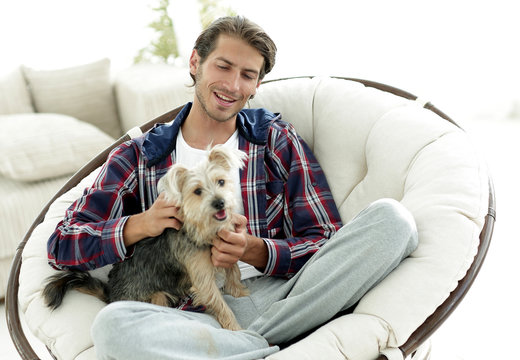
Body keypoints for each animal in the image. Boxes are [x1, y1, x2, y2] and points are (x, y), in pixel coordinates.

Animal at [41, 145, 249, 330]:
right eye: (197, 191)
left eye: (221, 182)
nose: (220, 202)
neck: (202, 227)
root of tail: (111, 295)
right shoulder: (203, 279)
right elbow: (220, 304)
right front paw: (235, 327)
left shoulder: (226, 247)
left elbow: (234, 271)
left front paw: (240, 293)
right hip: (156, 297)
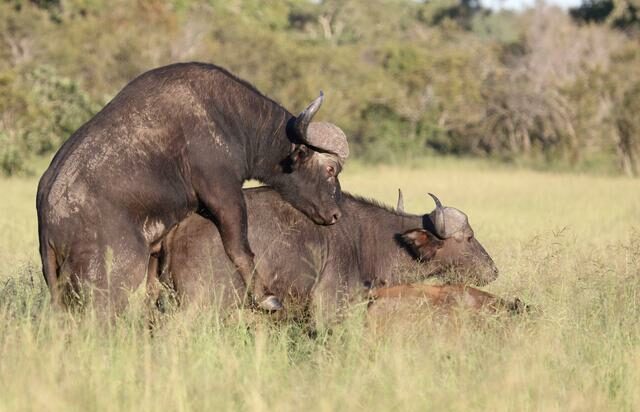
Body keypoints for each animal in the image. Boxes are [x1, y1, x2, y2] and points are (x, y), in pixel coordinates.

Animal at [37, 61, 348, 314]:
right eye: (330, 169)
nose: (335, 214)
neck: (229, 116)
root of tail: (49, 220)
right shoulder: (223, 192)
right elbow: (240, 246)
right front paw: (265, 297)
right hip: (115, 278)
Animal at [158, 187, 498, 322]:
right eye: (468, 237)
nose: (494, 271)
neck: (371, 240)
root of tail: (181, 225)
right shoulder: (330, 306)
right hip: (200, 306)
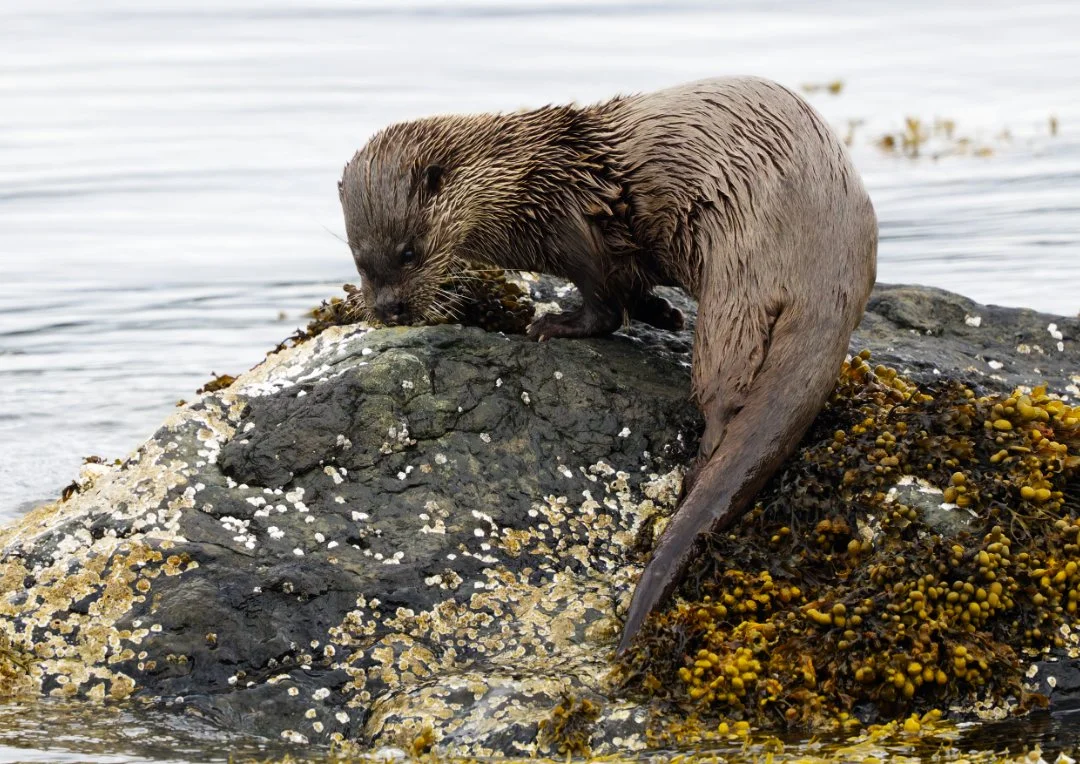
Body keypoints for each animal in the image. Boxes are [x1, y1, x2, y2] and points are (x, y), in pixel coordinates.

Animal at [338, 77, 877, 653]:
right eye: (360, 260)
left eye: (408, 252)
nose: (389, 309)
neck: (526, 184)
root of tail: (832, 273)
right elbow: (633, 293)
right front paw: (662, 314)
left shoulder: (575, 226)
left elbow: (604, 305)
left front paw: (552, 324)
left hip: (738, 272)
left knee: (725, 384)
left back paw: (699, 466)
◇ ◇ ◇ ◇
EXERCISE INSTRUCTIONS »
Pictures are to be left out; the rest of the listing should be printed exactly.

RESULT OF THE EXERCISE »
Body keypoints for each animal in the image. Boxes are [x1, y1, x2, y2] and points are (x, y), in pixel coordinates.

Animal at [41, 145, 249, 330]:
right eye: (197, 191)
left eye: (221, 182)
nose: (220, 202)
neck: (202, 227)
root of tail: (111, 295)
right shoulder: (203, 279)
right elbow: (220, 304)
right front paw: (235, 327)
left shoulder: (226, 247)
left elbow: (234, 271)
left front paw: (240, 293)
right hip: (156, 297)
Body keypoints for each animal in the image. Boxes are [x1, y1, x2, y2] and points are (x, y), in pixel coordinates.

Animal at [37, 61, 348, 314]:
right eye: (330, 169)
nose: (335, 214)
neck: (229, 116)
root of tail: (49, 220)
right shoulder: (223, 192)
right elbow: (240, 246)
right front paw: (265, 297)
right hip: (115, 278)
Animal at [158, 187, 498, 322]:
right eye: (468, 237)
nose: (494, 271)
neck: (371, 240)
root of tail: (181, 225)
right shoulder: (330, 306)
right hip: (200, 306)
Body keypoints for each animal in the image. Boxes are [x1, y1, x2, y2] and points are (x, y), in pixel coordinates.

Animal at [338, 77, 877, 653]:
right eye: (360, 260)
left eye: (408, 252)
nose: (389, 309)
neck: (526, 184)
root of tail: (832, 273)
right elbow: (633, 293)
right front paw: (662, 314)
left shoulder: (575, 226)
left elbow: (604, 305)
left front paw: (552, 324)
left hip: (738, 272)
left knee: (725, 384)
left back paw: (699, 466)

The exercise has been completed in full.